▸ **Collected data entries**
---+---

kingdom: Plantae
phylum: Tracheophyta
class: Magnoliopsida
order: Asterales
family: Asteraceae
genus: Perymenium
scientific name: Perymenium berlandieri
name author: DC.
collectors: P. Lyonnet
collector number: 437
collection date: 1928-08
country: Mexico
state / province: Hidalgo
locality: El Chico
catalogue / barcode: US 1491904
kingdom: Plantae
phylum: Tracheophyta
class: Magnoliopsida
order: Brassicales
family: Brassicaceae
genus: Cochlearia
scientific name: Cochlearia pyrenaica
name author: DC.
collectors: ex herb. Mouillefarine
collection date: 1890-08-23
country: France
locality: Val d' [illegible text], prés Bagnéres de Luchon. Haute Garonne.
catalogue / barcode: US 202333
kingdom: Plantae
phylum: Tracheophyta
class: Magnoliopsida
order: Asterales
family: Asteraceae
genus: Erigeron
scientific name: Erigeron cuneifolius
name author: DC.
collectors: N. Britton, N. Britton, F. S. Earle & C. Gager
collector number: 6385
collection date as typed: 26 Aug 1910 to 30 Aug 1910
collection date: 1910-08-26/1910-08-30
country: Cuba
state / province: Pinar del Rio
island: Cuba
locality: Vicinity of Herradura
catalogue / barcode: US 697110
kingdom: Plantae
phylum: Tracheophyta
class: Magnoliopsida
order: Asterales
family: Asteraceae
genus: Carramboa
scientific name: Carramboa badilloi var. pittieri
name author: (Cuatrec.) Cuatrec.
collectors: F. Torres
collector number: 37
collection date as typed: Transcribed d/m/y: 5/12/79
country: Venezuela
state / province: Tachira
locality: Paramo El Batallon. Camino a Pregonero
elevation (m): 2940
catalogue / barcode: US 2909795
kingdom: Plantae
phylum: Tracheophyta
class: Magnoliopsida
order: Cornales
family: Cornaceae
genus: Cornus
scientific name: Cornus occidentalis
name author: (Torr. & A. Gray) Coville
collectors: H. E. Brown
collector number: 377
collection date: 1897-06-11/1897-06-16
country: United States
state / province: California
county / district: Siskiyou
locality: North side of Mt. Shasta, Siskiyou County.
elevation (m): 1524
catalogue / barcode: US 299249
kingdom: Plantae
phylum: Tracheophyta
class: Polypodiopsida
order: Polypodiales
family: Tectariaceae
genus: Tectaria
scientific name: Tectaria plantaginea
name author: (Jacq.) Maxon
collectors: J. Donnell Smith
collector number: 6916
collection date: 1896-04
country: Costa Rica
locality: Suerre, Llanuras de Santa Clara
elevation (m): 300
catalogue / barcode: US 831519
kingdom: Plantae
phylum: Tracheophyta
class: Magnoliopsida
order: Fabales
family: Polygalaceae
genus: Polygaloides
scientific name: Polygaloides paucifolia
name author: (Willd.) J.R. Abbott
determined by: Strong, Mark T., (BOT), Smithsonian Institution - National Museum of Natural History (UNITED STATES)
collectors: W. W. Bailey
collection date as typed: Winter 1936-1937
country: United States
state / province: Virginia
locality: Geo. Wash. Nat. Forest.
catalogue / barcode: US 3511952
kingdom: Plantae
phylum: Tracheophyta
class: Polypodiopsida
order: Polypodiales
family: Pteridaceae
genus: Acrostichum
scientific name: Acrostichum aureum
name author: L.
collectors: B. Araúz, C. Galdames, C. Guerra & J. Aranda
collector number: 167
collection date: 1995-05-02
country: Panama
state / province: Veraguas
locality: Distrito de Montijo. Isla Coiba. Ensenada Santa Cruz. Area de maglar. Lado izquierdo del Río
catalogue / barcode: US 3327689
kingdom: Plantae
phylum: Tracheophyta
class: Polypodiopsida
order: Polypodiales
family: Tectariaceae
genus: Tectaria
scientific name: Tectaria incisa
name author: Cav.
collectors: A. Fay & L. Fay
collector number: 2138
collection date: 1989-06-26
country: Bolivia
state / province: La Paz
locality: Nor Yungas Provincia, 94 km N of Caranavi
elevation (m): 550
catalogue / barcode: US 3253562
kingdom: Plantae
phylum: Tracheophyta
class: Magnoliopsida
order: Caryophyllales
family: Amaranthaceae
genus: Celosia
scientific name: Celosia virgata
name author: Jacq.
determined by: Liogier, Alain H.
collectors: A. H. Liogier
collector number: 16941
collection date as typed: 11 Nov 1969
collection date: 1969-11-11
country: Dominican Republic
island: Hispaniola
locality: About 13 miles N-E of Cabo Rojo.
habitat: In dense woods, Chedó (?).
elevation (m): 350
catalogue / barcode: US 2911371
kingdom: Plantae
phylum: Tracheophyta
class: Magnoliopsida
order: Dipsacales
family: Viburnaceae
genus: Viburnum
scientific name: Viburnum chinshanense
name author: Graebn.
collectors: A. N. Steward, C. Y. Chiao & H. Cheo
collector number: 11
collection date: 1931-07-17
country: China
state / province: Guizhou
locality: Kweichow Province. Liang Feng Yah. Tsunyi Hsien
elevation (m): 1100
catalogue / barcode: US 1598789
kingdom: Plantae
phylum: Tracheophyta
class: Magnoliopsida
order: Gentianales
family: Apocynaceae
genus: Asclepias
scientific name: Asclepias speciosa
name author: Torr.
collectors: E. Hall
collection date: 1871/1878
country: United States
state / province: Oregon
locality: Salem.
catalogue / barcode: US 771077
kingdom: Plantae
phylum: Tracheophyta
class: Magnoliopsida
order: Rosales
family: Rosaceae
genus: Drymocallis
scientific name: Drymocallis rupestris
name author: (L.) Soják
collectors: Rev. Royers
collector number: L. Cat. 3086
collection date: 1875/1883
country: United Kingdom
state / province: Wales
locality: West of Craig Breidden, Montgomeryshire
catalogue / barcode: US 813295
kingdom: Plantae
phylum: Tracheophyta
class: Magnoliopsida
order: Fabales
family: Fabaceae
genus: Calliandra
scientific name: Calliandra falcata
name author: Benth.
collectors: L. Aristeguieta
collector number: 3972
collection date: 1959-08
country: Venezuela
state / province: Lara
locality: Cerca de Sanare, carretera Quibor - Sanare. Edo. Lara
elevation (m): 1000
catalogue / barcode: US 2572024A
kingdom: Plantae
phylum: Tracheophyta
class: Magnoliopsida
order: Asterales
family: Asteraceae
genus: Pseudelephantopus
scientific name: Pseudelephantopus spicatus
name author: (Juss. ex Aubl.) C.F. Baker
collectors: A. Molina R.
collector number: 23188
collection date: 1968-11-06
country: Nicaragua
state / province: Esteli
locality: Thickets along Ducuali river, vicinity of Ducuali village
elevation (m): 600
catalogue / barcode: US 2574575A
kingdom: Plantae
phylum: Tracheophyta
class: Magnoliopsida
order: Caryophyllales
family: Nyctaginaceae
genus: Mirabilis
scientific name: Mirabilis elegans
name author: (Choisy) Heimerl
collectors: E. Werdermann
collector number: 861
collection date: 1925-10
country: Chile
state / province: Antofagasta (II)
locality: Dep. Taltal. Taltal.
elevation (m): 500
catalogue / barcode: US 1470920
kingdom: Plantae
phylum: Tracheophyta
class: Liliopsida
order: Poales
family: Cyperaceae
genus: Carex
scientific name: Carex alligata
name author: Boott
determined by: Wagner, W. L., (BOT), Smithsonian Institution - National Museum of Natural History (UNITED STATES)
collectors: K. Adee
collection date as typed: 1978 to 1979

---+---

▸ **Stated problem**
Write out the full listing again, switching every "locality" to "site" and leaving everything else unchanged.

▸ **Solution to this problem**
kingdom: Plantae
phylum: Tracheophyta
class: Magnoliopsida
order: Asterales
family: Asteraceae
genus: Perymenium
scientific name: Perymenium berlandieri
name author: DC.
collectors: P. Lyonnet
collector number: 437
collection date: 1928-08
country: Mexico
state / province: Hidalgo
site: El Chico
catalogue / barcode: US 1491904
kingdom: Plantae
phylum: Tracheophyta
class: Magnoliopsida
order: Brassicales
family: Brassicaceae
genus: Cochlearia
scientific name: Cochlearia pyrenaica
name author: DC.
collectors: ex herb. Mouillefarine
collection date: 1890-08-23
country: France
site: Val d' [illegible text], prés Bagnéres de Luchon. Haute Garonne.
catalogue / barcode: US 202333
kingdom: Plantae
phylum: Tracheophyta
class: Magnoliopsida
order: Asterales
family: Asteraceae
genus: Erigeron
scientific name: Erigeron cuneifolius
name author: DC.
collectors: N. Britton, N. Britton, F. S. Earle & C. Gager
collector number: 6385
collection date as typed: 26 Aug 1910 to 30 Aug 1910
collection date: 1910-08-26/1910-08-30
country: Cuba
state / province: Pinar del Rio
island: Cuba
site: Vicinity of Herradura
catalogue / barcode: US 697110
kingdom: Plantae
phylum: Tracheophyta
class: Magnoliopsida
order: Asterales
family: Asteraceae
genus: Carramboa
scientific name: Carramboa badilloi var. pittieri
name author: (Cuatrec.) Cuatrec.
collectors: F. Torres
collector number: 37
collection date as typed: Transcribed d/m/y: 5/12/79
country: Venezuela
state / province: Tachira
site: Paramo El Batallon. Camino a Pregonero
elevation (m): 2940
catalogue / barcode: US 2909795
kingdom: Plantae
phylum: Tracheophyta
class: Magnoliopsida
order: Cornales
family: Cornaceae
genus: Cornus
scientific name: Cornus occidentalis
name author: (Torr. & A. Gray) Coville
collectors: H. E. Brown
collector number: 377
collection date: 1897-06-11/1897-06-16
country: United States
state / province: California
county / district: Siskiyou
site: North side of Mt. Shasta, Siskiyou County.
elevation (m): 1524
catalogue / barcode: US 299249
kingdom: Plantae
phylum: Tracheophyta
class: Polypodiopsida
order: Polypodiales
family: Tectariaceae
genus: Tectaria
scientific name: Tectaria plantaginea
name author: (Jacq.) Maxon
collectors: J. Donnell Smith
collector number: 6916
collection date: 1896-04
country: Costa Rica
site: Suerre, Llanuras de Santa Clara
elevation (m): 300
catalogue / barcode: US 831519
kingdom: Plantae
phylum: Tracheophyta
class: Magnoliopsida
order: Fabales
family: Polygalaceae
genus: Polygaloides
scientific name: Polygaloides paucifolia
name author: (Willd.) J.R. Abbott
determined by: Strong, Mark T., (BOT), Smithsonian Institution - National Museum of Natural History (UNITED STATES)
collectors: W. W. Bailey
collection date as typed: Winter 1936-1937
country: United States
state / province: Virginia
site: Geo. Wash. Nat. Forest.
catalogue / barcode: US 3511952
kingdom: Plantae
phylum: Tracheophyta
class: Polypodiopsida
order: Polypodiales
family: Pteridaceae
genus: Acrostichum
scientific name: Acrostichum aureum
name author: L.
collectors: B. Araúz, C. Galdames, C. Guerra & J. Aranda
collector number: 167
collection date: 1995-05-02
country: Panama
state / province: Veraguas
site: Distrito de Montijo. Isla Coiba. Ensenada Santa Cruz. Area de maglar. Lado izquierdo del Río
catalogue / barcode: US 3327689
kingdom: Plantae
phylum: Tracheophyta
class: Polypodiopsida
order: Polypodiales
family: Tectariaceae
genus: Tectaria
scientific name: Tectaria incisa
name author: Cav.
collectors: A. Fay & L. Fay
collector number: 2138
collection date: 1989-06-26
country: Bolivia
state / province: La Paz
site: Nor Yungas Provincia, 94 km N of Caranavi
elevation (m): 550
catalogue / barcode: US 3253562
kingdom: Plantae
phylum: Tracheophyta
class: Magnoliopsida
order: Caryophyllales
family: Amaranthaceae
genus: Celosia
scientific name: Celosia virgata
name author: Jacq.
determined by: Liogier, Alain H.
collectors: A. H. Liogier
collector number: 16941
collection date as typed: 11 Nov 1969
collection date: 1969-11-11
country: Dominican Republic
island: Hispaniola
site: About 13 miles N-E of Cabo Rojo.
habitat: In dense woods, Chedó (?).
elevation (m): 350
catalogue / barcode: US 2911371
kingdom: Plantae
phylum: Tracheophyta
class: Magnoliopsida
order: Dipsacales
family: Viburnaceae
genus: Viburnum
scientific name: Viburnum chinshanense
name author: Graebn.
collectors: A. N. Steward, C. Y. Chiao & H. Cheo
collector number: 11
collection date: 1931-07-17
country: China
state / province: Guizhou
site: Kweichow Province. Liang Feng Yah. Tsunyi Hsien
elevation (m): 1100
catalogue / barcode: US 1598789
kingdom: Plantae
phylum: Tracheophyta
class: Magnoliopsida
order: Gentianales
family: Apocynaceae
genus: Asclepias
scientific name: Asclepias speciosa
name author: Torr.
collectors: E. Hall
collection date: 1871/1878
country: United States
state / province: Oregon
site: Salem.
catalogue / barcode: US 771077
kingdom: Plantae
phylum: Tracheophyta
class: Magnoliopsida
order: Rosales
family: Rosaceae
genus: Drymocallis
scientific name: Drymocallis rupestris
name author: (L.) Soják
collectors: Rev. Royers
collector number: L. Cat. 3086
collection date: 1875/1883
country: United Kingdom
state / province: Wales
site: West of Craig Breidden, Montgomeryshire
catalogue / barcode: US 813295
kingdom: Plantae
phylum: Tracheophyta
class: Magnoliopsida
order: Fabales
family: Fabaceae
genus: Calliandra
scientific name: Calliandra falcata
name author: Benth.
collectors: L. Aristeguieta
collector number: 3972
collection date: 1959-08
country: Venezuela
state / province: Lara
site: Cerca de Sanare, carretera Quibor - Sanare. Edo. Lara
elevation (m): 1000
catalogue / barcode: US 2572024A
kingdom: Plantae
phylum: Tracheophyta
class: Magnoliopsida
order: Asterales
family: Asteraceae
genus: Pseudelephantopus
scientific name: Pseudelephantopus spicatus
name author: (Juss. ex Aubl.) C.F. Baker
collectors: A. Molina R.
collector number: 23188
collection date: 1968-11-06
country: Nicaragua
state / province: Esteli
site: Thickets along Ducuali river, vicinity of Ducuali village
elevation (m): 600
catalogue / barcode: US 2574575A
kingdom: Plantae
phylum: Tracheophyta
class: Magnoliopsida
order: Caryophyllales
family: Nyctaginaceae
genus: Mirabilis
scientific name: Mirabilis elegans
name author: (Choisy) Heimerl
collectors: E. Werdermann
collector number: 861
collection date: 1925-10
country: Chile
state / province: Antofagasta (II)
site: Dep. Taltal. Taltal.
elevation (m): 500
catalogue / barcode: US 1470920
kingdom: Plantae
phylum: Tracheophyta
class: Liliopsida
order: Poales
family: Cyperaceae
genus: Carex
scientific name: Carex alligata
name author: Boott
determined by: Wagner, W. L., (BOT), Smithsonian Institution - National Museum of Natural History (UNITED STATES)
collectors: K. Adee
collection date as typed: 1978 to 1979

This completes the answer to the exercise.